==== DOCUMENT SOURCE

Un cocktail des genres au dosage millimétré
Après une gestation pour le moins chaotique, Griflands nous arrive enfin avec un concept audacieux: faire un Roguelike basé sur un système de Deck Building mâtiné de RPG, un mélange des genres qui peut intriguer, pour ne pas dire inquiéter. Alors certes, les développeurs nous ont habitué à des titres peu orthodoxes mais nul n'est à l'abri d'une erreur.
Toutefois, après plusieurs dizaines d'heures de jeu dans le monde de Sal, force est de constater que non seulement la sauce prend mais qu'en plus chaque influence alimente les autres pour les renforcer et offrir ainsi un système à la fois riche et suffisamment polyvalent pour que chaque partie ne ressemble pas à la précédente.
Concrètement le jeu se divise en 2 phases distinctes : d'une part, les phases d'exploration qui permettent de voyager d'une zone à l'autre, interagir avec les PNJ et autres commerçants et où la narration sera prépondérante et d'autre part, les phases de combat qui passent le joueur sur une interface type RPG tour par tour classique et où le système de Deck Building sera déployé avec un certain brio.
Entre convaincre et occire, il faut choisir !

========

_CONSIGNES_
a. Quels sont les genres de jeu que, selon le document source, Griflands mélange ?
b. Les affirmations suivantes concordent-elles avec le document source ? Répondez à chacune par oui ou non, avec les mots décisifs du texte cités tels quels.
(i) Le jeu comporte deux phases distinctes.
(ii) Les combats se déroulent en temps réel.
(iii) L'avis repose sur quelques heures de jeu seulement.

==== ENREGISTREMENTS FOURNIS

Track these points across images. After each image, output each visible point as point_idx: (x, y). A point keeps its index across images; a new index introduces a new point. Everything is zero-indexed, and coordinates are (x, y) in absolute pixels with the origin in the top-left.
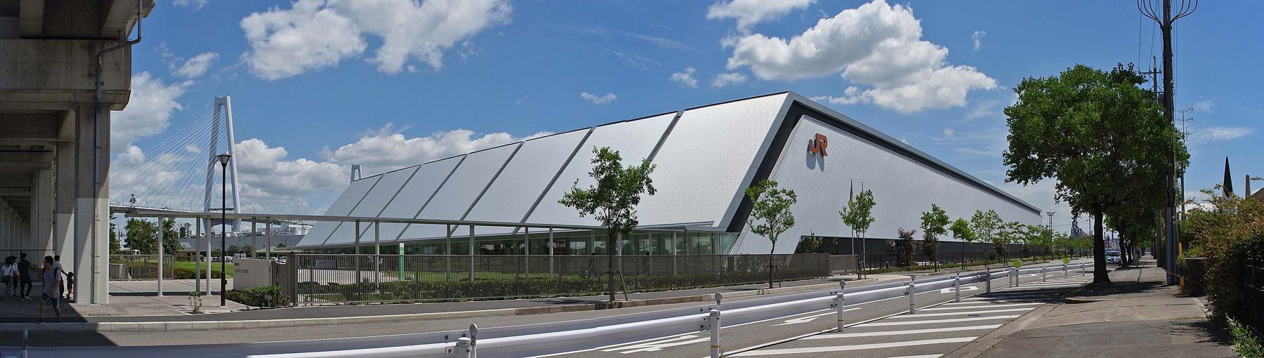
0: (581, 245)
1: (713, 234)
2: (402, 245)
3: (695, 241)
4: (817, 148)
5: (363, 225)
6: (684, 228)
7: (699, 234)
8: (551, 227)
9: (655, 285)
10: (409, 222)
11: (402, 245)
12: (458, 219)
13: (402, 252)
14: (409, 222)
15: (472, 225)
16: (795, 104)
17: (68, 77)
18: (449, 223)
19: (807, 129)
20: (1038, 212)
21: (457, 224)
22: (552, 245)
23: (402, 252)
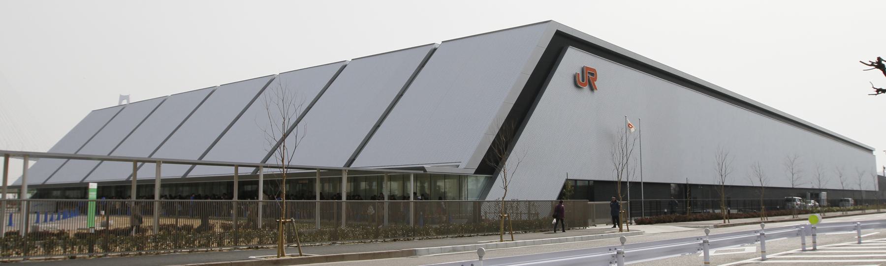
0: (395, 187)
1: (460, 179)
2: (93, 186)
3: (440, 183)
4: (586, 80)
5: (11, 160)
6: (423, 169)
7: (445, 176)
8: (237, 166)
9: (403, 235)
10: (103, 159)
11: (93, 186)
12: (145, 156)
13: (93, 195)
14: (103, 159)
15: (158, 162)
16: (559, 34)
17: (763, 212)
18: (135, 161)
19: (573, 60)
20: (870, 151)
21: (144, 161)
22: (345, 188)
23: (93, 195)
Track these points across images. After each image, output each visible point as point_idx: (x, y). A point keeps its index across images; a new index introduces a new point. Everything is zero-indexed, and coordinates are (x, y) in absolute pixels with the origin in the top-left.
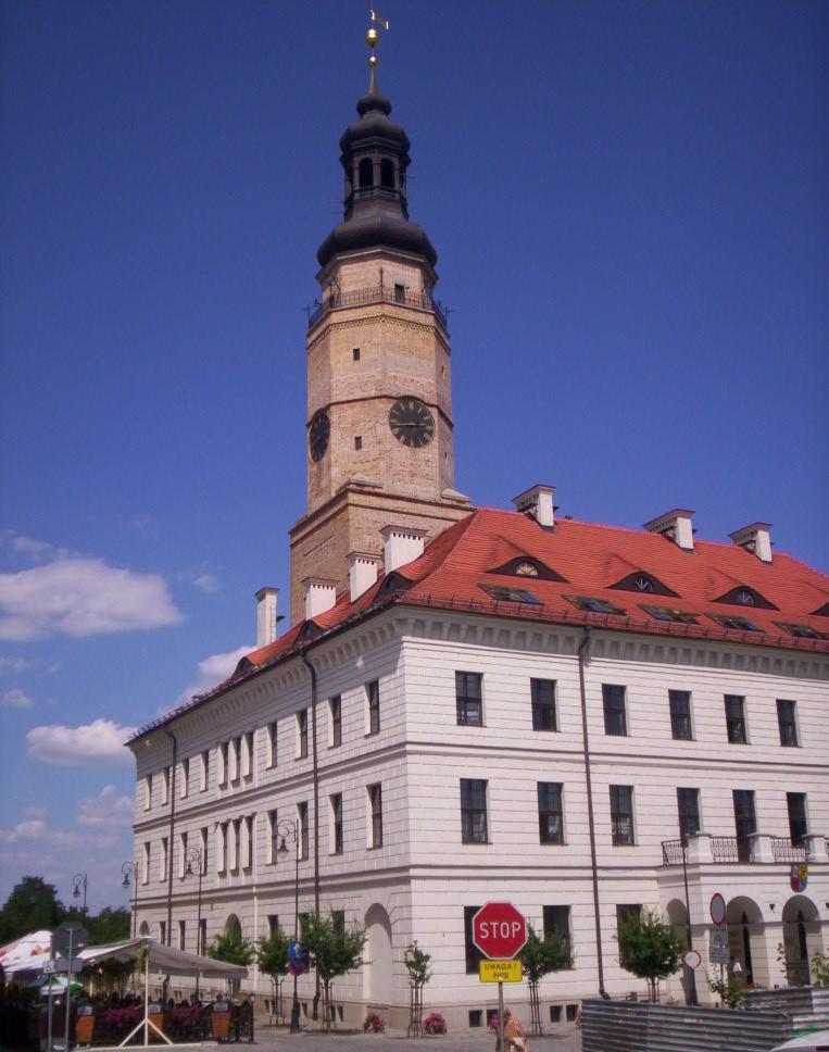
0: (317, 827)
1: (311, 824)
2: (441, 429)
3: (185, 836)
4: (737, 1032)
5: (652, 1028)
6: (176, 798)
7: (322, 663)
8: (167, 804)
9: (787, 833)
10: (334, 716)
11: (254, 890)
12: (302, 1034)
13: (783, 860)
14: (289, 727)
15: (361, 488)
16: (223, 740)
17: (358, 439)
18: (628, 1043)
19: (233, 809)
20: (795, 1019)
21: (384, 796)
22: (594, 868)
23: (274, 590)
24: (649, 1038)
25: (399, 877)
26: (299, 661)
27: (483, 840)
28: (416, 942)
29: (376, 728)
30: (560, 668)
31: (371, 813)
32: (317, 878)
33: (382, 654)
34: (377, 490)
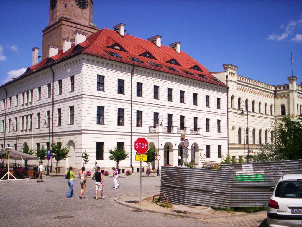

========

_CORRIGÉS COMPLETS_
a. Roguelike, Deck Building, RPG

b.
(i) Oui : « le jeu se divise en 2 phases distinctes »
(ii) Non : « une interface type RPG tour par tour classique »
(iii) Non : « après plusieurs dizaines d'heures de jeu dans le monde de Sal »